NASA’s Orbiting Carbon Observatory-2 satellite produced these measurements of atmospheric carbon dioxide. The map shows average concentrations over the period Nov. 21 to Dec. 27, 2014.

Average CO2 concentrations from Nov. 21 to Dec. 27, 2014

NASA/JPL-Caltech

This view shows lots of carbon-dioxide in the Northern Hemisphere and not much at all in the Southern, a consequence in part of the seasons. In the Southern summer, trees and other green things have eaten some of the CO2 out of the air. Dead and hibernating vegetation, and fossil-fuel burning, up north has spit it back out. Researchers are still investigating whether some of the red bands to the north may be influenced by cloud interference or, in the case of West Africa, dust kicked up from the Sahara.
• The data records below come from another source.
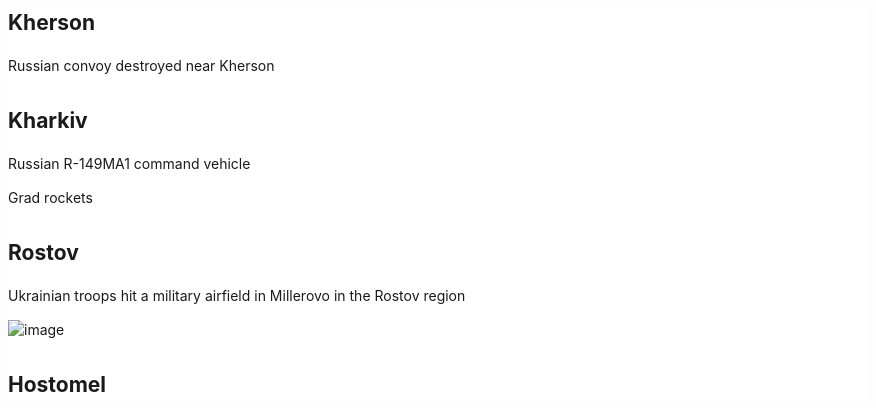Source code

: 
## Kherson

Russian convoy destroyed near Kherson

<video 
  src="https://user-images.githubusercontent.com/34960418/155685575-6de986a6-bfb7-493c-8371-71e9f67d988b.mp4" controls="controls" style="max-width: 730px;">
</video>


## Kharkiv 

Russian R-149MA1 command vehicle

<video 
  src="https://user-images.githubusercontent.com/34960418/155687756-e8466e35-e980-4d40-8319-9682598ce45e.mp4" controls="controls" style="max-width: 730px;">
</video>

Grad rockets

<video 
  src="https://user-images.githubusercontent.com/34960418/155697502-81944c90-c9bd-4ac5-a156-45f5d50ef246.mp4" controls="controls" style="max-width: 730px;">
</video>


## Rostov

Ukrainian troops hit a military airfield in Millerovo in the Rostov region

![image](https://user-images.githubusercontent.com/34960418/155688582-b8ce5107-95c0-4f87-a081-490ade1b7449.png)

<video 
  src="https://user-images.githubusercontent.com/34960418/155687969-6f1efdda-5efc-451a-b707-420142e3171b.mp4" controls="controls" style="max-width: 730px;">
</video>

<video 
  src="https://user-images.githubusercontent.com/34960418/161274182-8387ab1d-36d8-47ab-ac5c-530d51361c38.mp4" controls="controls" style="max-width: 730px;">
</video>


## Hostomel


<video 
  src="https://user-images.githubusercontent.com/34960418/155690220-cf20f16c-d8c9-4332-b9d4-9af4a068d272.mp4" controls="controls" style="max-width: 730px;">
</video>

<video 
  src="https://user-images.githubusercontent.com/34960418/155690477-e9bf2b34-6291-4d8e-b135-b30450b59147.mp4" controls="controls" style="max-width: 730px;">
</video>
RapidScat, which launched on Sept. 20, tracks ocean surface winds and covers almost the entire watery part of the world once a day. It’s the first Earth-watching mission that was designed for and installed on the International Space Station.

Another mission, the Cloud-Aerosol Transport System (CATS), joined RapidScat on the International Space Station in January. CATS takes profiles of the atmosphere, showing how high and thick clouds are, and where aerosols are distributed within the atmosphere. Its data will feed into weather and climate models, making their simulations more realistic. 

The most recent launch was SMAP's, on Jan. 31. The newest member hasn't yet begun sending back what may prove critical data about groundwater levels to drought-stressed regions. But last week it stretched out a long robotic arm and unfurled its 20-foot diameter gold-plated wire mesh detector -- the satellite equivalent of wetting your finger and pointing it up in the air to check to the wind, pausing to decide what to do next.